Mutation: Mutation occurs in the ALPL (alkaline phosphatase, liver/kidney/bone) gene. The gene is localized on the short arm of chromosome 1 (1p36.1- p34). Mutations result in abnormal production of alkaline phosphatase leading to poor mineralization of tissues.

Kindler Syndrome

It is caused due to a mutation in the Kinderlin gene (KIND1) (Jobard et al, 2003). The gene is expressed in many tissues including epidermal keratinocytes. In skin it plays a role in cell adhesion process. Patients of Kindler syndrome show multiple dermatological findings (hyperkeratosis, pigmentation, eczema, skin fragility, etc.), the syndrome is associated with severe aggressive periodontitis both in the primary and secondary dentition.

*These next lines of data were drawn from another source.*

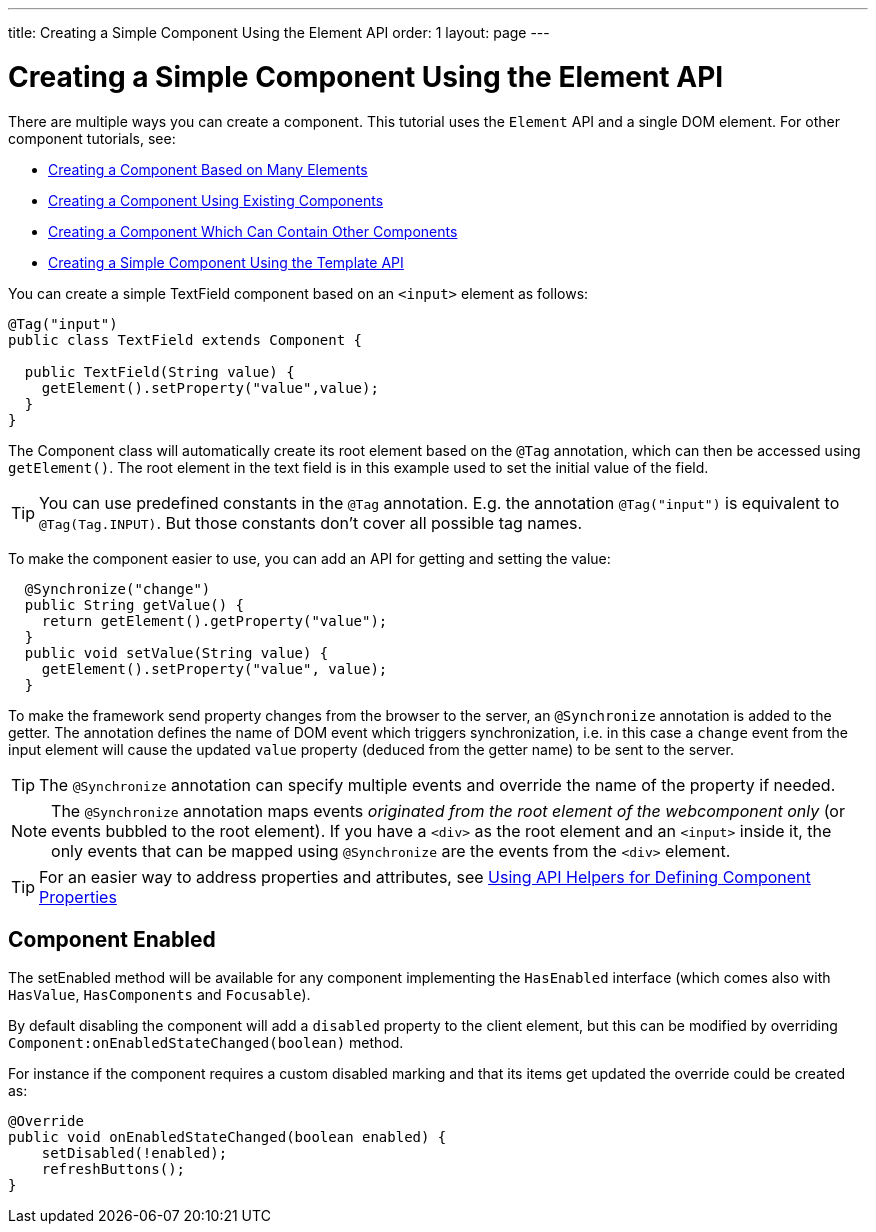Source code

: ---
title: Creating a Simple Component Using the Element API
order: 1
layout: page
---

= Creating a Simple Component Using the Element API

There are multiple ways you can create a component. This tutorial uses the `Element` API and a single DOM element. For other component tutorials, see:

* <<tutorial-component-many-elements#,Creating a Component Based on Many Elements>>
* <<tutorial-component-composite#,Creating a Component Using Existing Components>>
* <<tutorial-component-container#,Creating a Component Which Can Contain Other Components>>
* <<../polymer-templates/tutorial-template-basic#,Creating a Simple Component Using the Template API>>

You can create a simple TextField component based on an `<input>` element as follows:

[source,java]
----
@Tag("input")
public class TextField extends Component {

  public TextField(String value) {
    getElement().setProperty("value",value);
  }
}
----

The Component class will automatically create its root element based on the `@Tag` annotation, which can then be accessed using `getElement()`. The root element in the text field is in this example used to set the initial value of the field.

[TIP]
You can use predefined constants in the `@Tag` annotation. E.g. the annotation `@Tag("input")` is equivalent to `@Tag(Tag.INPUT)`. But those constants don't cover all possible tag names.

To make the component easier to use, you can add an API for getting and setting the value:

[source,java]
----
  @Synchronize("change")
  public String getValue() {
    return getElement().getProperty("value");
  }
  public void setValue(String value) {
    getElement().setProperty("value", value);
  }
----

To make the framework send property changes from the browser to the server, an `@Synchronize` annotation is added to the getter. The annotation defines the name of DOM event which triggers synchronization, i.e. in this case a `change` event from the input element will cause the updated `value` property (deduced from the getter name) to be sent to the server.

[TIP]
The `@Synchronize` annotation can specify multiple events and override the name of the property if needed.

[NOTE]
The `@Synchronize` annotation maps events _originated from the root element of the webcomponent only_ (or events bubbled to the root element). If you have a `<div>` as the root element and an `<input>` inside it, the only events that can be mapped using `@Synchronize` are the events from the `<div>` element.

[TIP]
For an easier way to address properties and attributes, see <<tutorial-component-property-descriptor#,Using API Helpers for Defining Component Properties>>

== Component Enabled

The setEnabled method will be available for any component implementing the `HasEnabled` interface
(which comes also with `HasValue`, `HasComponents` and `Focusable`).

By default disabling the component will add a `disabled` property to the client element, but this
can be modified by overriding `Component:onEnabledStateChanged(boolean)` method.

For instance if the component requires a custom disabled marking and that its items
get updated the override could be created as:

[source, java]
----
@Override
public void onEnabledStateChanged(boolean enabled) {
    setDisabled(!enabled);
    refreshButtons();
}
----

(Mode of) inheritance: Autosomal recessive (AR) in nature.

Mutation: Mutation occurs in the Kindlin gene (KIND1) situated on the short arm of chromosome number 20 (20p13).

From the above description one can conclude that isolated periodontitits is clearly behaves as a multifactorial disease. Researchers have shown associations between complex form of periodontitis and abnormalities in genes (single nucleotide polymorphism) responsible for regulation of immune and inflammatory responses. Further research is needed to examine the role of both environmental and genetic factors in the causation of periodontitis.

We have also seen that monogenic (single gene) inheritance of periodontitis is possible but these incidences are associated with certain syndromes. We have successfully located many mutant genes (refer table) and understood to some extent the mechanisms of these mutations that disrupt normal homeostasis in the periodontum.

Though a large number of studies are being conducted to identify the genetic basis of periodontitis, we are still far away from determining the risk factors, prevention and treatment of aggressive and chronic periodontitis, genetically.